*** Opening of DOCUMENT TEXT ***
This is an appeal from a decree of the Supreme Court of the island of Ceylon dated 28th March 1934, affirming a decree of the District Court of Colombo dated 5th April 1923. The action was one in which the respondent was the plaintiff and the appellant was the defendant. The respondent was the husband of the appellant until the decree absolute, pronounced by the Supreme Court on 18th May 1926, in certain divorce proceedings brought at the instance of the respondent.
The action which led to the present appeal was commenced by the respondent by plaint dated 11th May 1932, in which the respondent claimed from the appellant a sum of Rs. 12,118 under and by virtue of an agreement No. 326, dated 4th February 1926, and a mortgage bond No. 329, dated 18th February 1926. Of the sum named Rupees 11,500 were arrears of monthly payments due from the appellant to the respondent by virtue of the said instruments. The balance claimed was for interest. The circumstances under which the said instruments were entered into are not in dispute. The parties were married on 10th May 1915. On 15th December 1924, the respondent in an action in the District Court of Colombo, No 10899, obtained a decree nisi for divorce against his wife, defendant 1. By that decree the respondent further obtained under S. 617, Civil PC of Ceylon, a direction that a settlement be made out of the property of the appellant to secure to the respondent a monthly income of Rs. 1,000. There was a second defendant Mr. Lister Hulme-King, a person with whom the appellant was alleged to have committed adultery, who was ordered to pay to the respondent Rs. 10,000 as damages. From the said decree of 15th December 1924, all the parties appealed. The issue of the adultery was however no longer contested on such appeal. On 27th October 1925, the Supreme Court by its judgment varied the decree of the District Court by reducing the damages payable by defendant 2 to the sum of Rupees 2,500 and by reducing the monthly income to be secured by the settlement to the respondent to the sum of Rs 400.
*** Close of DOCUMENT TEXT ***
PROBLEM SET ▸
a. Please summarize the court judgment in two sentences.
b. Carry on the court judgment from its final sentence.
The records have no role in what is asked here.
*** Opening of DATA TO EXAMINE ***
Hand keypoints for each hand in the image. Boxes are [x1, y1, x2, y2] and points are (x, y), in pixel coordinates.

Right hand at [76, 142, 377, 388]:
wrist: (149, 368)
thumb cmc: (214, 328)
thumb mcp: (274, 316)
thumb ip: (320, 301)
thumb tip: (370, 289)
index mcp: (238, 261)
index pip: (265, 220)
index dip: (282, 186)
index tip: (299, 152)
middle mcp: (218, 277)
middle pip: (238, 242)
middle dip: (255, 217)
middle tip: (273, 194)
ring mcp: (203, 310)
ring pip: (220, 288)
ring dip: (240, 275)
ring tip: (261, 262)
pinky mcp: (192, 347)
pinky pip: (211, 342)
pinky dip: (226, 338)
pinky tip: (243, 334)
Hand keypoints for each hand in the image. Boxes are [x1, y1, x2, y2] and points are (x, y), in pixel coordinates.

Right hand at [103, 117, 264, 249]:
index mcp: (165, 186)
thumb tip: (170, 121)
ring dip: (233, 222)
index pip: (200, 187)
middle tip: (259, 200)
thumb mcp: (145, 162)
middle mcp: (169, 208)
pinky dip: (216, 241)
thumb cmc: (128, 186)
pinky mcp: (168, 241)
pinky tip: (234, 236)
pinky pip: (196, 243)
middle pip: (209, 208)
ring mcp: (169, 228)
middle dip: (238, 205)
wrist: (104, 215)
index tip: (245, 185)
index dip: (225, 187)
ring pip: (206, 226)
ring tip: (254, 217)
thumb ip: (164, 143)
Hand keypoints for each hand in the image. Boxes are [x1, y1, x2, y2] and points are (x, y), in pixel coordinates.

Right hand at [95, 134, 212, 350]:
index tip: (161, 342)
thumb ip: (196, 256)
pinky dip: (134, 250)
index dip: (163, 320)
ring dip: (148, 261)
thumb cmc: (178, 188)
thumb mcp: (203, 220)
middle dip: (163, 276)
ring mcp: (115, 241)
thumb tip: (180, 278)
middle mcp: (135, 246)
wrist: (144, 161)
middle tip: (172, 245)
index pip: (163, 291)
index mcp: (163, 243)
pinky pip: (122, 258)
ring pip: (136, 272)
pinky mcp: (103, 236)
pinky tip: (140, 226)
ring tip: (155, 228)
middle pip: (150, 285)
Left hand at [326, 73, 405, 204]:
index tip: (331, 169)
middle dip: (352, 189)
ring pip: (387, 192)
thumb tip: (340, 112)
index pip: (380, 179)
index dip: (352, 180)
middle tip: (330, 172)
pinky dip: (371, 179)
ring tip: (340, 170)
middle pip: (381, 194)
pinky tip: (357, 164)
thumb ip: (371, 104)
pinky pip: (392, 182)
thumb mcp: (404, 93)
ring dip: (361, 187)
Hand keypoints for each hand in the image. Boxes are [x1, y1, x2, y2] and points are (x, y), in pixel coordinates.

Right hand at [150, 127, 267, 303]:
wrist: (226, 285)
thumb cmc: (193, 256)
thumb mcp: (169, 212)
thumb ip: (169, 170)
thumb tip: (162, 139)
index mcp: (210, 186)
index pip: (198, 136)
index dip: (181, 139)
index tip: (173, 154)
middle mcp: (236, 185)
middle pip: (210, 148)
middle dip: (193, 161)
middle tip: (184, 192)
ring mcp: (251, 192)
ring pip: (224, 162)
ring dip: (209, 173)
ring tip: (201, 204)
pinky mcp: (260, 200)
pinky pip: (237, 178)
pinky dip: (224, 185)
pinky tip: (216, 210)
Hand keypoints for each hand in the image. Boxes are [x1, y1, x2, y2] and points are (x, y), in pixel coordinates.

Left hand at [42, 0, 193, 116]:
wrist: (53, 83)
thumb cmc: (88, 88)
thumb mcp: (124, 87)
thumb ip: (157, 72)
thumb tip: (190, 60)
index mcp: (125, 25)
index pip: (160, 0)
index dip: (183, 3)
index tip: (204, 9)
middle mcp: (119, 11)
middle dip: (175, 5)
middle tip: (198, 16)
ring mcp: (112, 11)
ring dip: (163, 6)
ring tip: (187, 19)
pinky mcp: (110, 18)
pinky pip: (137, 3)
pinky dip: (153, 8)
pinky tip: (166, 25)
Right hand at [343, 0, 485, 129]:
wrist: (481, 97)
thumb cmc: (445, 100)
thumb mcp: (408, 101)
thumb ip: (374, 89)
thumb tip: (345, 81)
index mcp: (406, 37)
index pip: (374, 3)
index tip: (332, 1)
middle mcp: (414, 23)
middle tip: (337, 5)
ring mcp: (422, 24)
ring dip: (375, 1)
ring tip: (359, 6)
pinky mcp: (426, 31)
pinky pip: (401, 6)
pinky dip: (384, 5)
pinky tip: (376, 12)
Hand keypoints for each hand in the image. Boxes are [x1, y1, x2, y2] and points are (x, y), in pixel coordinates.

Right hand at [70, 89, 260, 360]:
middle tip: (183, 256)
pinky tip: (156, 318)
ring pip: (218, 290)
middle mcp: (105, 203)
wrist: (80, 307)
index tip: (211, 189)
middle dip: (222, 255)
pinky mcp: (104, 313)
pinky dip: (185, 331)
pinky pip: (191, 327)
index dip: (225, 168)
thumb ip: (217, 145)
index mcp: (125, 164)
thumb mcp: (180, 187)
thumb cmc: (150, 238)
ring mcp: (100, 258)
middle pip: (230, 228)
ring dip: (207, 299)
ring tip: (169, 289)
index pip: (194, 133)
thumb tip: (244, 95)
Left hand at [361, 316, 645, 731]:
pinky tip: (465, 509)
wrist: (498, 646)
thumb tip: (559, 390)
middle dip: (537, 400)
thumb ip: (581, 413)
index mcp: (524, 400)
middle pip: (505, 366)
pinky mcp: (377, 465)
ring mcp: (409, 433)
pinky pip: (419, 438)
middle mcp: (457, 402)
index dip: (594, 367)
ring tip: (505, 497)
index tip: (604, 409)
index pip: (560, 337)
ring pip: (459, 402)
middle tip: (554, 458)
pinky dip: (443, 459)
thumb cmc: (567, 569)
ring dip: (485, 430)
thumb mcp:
*** Close of DATA TO EXAMINE ***
RESULTS OF THE EXERCISE ▸
a. In a plaint dated 11th May 1932, the respondent claimed Rs. 12,118 from the appellant, his former wife, under an agreement and a mortgage bond of February 1926, most of it arrears of monthly payments and the rest interest. The judgment then recounts his divorce action, in which the District Court directed a settlement securing him Rs. 1,000 a month and awarded Rs. 10,000 damages against a second defendant, amounts the Supreme Court later reduced to Rs. 400 a month and Rs. 2,500.

b.
On 30th November 1925 the respondent, who was dissatisfied with the reduced monthly income secured to him, obtained from the Supreme Court conditional leave to appeal to His Majesty in council against the last-mentioned judgment, and final leave to appeal was granted on 2nd February 1926 Previously to that date, namely on 6th November 1925, the appellant applied by motion in the District Court of Colombo that the decree nisi of divorce, dated 15th December l924, be made absolute, in accordance with Ss 604 and 605, Civil PC. The respondent objected to this course on the footing of his proposed appeal to His Majesty in Council, and the District Judge, on 10th November 1925, declined to make the decree absolute. The appellant filed a petition of appeal to the Supreme Court against that order. It was at this stage that the disputes between the appellant and the respondent were compromised by the agreement No 326.
The agreement was made at Colombo on 4th February 1926, between the respondent and the appellant and it is notarially attested. It recites the marriage of the parties on 10th May 1915, the proceedings in divorce in the District Court of Colombo, and the order made thereon, the appeal to the Supreme Court, the order of the Supreme Court, the application by the present respondent for leave to appeal to His Majesty in Council, and that the respondent and the appellant had agreed to effect a compromise regarding the monthly allowance payable to the respondent and to settle all matters and disputes between them. By Cl. 1 the appellant agreed to pay to the respondent Rs. 750 per month commencing on 1st January 1926, and to execute as security for such payment a primary mortgage of certain property belonging to the appellant. By Cl 2 the appellant agreed to pay to the respondent Rs. 6,000 in full settlement of the monthly allowance due to him up to 31st, December 1925. By Cl. 3 the respondent agreed to pay to the appellant her taxed costs of appeal in the original action By Cl. 4 he agreed to withdrew his appeal in another action between the parties By Cl. 5 the respondent agreed to renounce his right to any moveable property of the appellant. By Cl. 6 he agreed to consent to the appeal of the appellant against the order of the District Court dated 10th November 1925, being allowed, the parties bearing their own costs; and by Cl. 7 he agreed not to prosecute his appeal to His Majesty in Council against the judgment of the Supreme Court so far as it affected the appellant. Cl. 8 gave the respondent the right in the event of default by the appellant in payment of the monthly payments to apply to the District Court for the appointment of a receiver.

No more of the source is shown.